Jesse Rothstein, an economist at the University of California-Berkeley, offered TNR a similar take:
I suspect (based on what CNN is saying) that this is going to be read as a sign that the economy is slowing down. I think that’s misreading things, mostly because I think we never sped up to begin with. There were a couple of somewhat better months, but I always thought—and in retrospect I think I was right—that those were likely to be temporary blips rather than a real change in trend. So we’re still stagnating. Which isn’t a surprise—our policymakers haven’t really done anything in a year or more to improve things, so things aren’t improving. Of course, the way things are going, we’ll be lucky if they don’t take action to make things worse in the next few months.
Rothstein is right, particularly on that last count. We’re going to hear a lot about the political implications for President Obama and his reelection bid. And you can’t sugar-coat those implications any more than you can sugar-coat the report itself. But the focus should be on the underlying reality. An awful lot of people are out of work, which means an awful lot of people struggling to pay their mortgages, put gas in their cars, and feed their families.
It doesn’t have to be this way. Policy-makers have the power to change this: As a matter of fact, Obama’s jobs bill would be a fine place to start. But Republicans have no interest in that proposal or, as far as I can tell, any proposal that involves the sort of traditional Keynesian stimulus that the majority of mainstream economists believes boost demand.
Mitt Romney pounced on the “devastating” jobs report, saying, “We can do so much better in America. That’s why I’m running for president.” It’s true we can do better. But, as noted here previously, Romney doesn’t actually have a plan to boost employment or growth in the short term.

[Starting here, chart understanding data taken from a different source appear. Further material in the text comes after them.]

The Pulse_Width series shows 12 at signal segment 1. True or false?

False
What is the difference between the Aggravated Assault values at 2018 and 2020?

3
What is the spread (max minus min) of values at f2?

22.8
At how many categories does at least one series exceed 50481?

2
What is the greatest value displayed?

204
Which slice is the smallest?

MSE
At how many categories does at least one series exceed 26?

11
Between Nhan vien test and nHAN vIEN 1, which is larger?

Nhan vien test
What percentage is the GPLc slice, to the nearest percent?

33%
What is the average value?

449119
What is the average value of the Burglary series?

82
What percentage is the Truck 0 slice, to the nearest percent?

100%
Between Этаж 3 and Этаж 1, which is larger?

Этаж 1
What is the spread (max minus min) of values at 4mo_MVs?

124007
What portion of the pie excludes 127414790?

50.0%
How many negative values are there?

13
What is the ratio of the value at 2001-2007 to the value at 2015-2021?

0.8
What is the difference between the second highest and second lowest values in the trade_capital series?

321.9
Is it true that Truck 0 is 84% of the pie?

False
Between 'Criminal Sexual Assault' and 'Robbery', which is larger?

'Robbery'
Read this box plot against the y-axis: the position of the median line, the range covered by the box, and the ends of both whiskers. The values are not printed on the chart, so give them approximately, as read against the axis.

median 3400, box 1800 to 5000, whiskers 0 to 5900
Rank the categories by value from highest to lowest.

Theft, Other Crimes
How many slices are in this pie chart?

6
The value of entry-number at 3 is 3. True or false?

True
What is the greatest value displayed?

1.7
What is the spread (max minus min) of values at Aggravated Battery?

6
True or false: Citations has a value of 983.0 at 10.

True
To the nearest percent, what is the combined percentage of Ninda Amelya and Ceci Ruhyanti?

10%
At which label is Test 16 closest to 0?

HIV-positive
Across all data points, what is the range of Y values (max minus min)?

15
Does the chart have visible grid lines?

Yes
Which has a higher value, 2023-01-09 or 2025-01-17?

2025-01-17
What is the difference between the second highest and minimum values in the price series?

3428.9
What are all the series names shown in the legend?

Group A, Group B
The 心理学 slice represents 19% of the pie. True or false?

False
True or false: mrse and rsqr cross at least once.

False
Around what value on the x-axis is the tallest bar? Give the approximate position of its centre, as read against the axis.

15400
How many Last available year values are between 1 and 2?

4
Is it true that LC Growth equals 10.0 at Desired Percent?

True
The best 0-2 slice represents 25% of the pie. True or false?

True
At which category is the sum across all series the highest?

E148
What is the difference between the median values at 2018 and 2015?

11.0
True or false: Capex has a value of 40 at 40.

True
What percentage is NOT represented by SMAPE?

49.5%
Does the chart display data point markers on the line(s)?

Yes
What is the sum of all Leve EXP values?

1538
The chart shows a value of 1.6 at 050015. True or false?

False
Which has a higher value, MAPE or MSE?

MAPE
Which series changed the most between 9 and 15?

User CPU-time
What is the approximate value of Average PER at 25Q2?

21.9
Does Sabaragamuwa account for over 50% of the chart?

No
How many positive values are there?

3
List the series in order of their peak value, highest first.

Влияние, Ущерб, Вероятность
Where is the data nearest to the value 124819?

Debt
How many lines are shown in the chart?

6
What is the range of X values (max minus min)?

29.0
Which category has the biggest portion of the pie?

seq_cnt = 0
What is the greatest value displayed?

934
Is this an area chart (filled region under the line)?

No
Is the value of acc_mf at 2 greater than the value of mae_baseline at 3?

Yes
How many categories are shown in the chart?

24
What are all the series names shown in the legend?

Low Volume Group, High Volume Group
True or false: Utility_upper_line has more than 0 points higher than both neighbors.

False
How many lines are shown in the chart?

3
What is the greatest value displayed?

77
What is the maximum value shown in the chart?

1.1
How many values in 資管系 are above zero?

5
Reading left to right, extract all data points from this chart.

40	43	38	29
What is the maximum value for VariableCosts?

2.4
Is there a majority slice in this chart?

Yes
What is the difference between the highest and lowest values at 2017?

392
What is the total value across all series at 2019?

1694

Oh, and did I mention that government payrolls fell again? One easy way to help the economy would be to give state and local governments more assistance, as the Recovery Act did and as the federal government has traditionally done during tough economic times. That’d have the virtue of creating jobs and helping these governments meet the still pressing need for income support and social services among the un- and under-employed.
Alas, the best hope for boosting the recovery at this point might be more action from the Federal Reserve. It remains to be seen whether the Fed is willing to act.
For more analysis, see Dan Gross and Matt Yglesias. Both have been relative optimists. Both agree this report is bad news.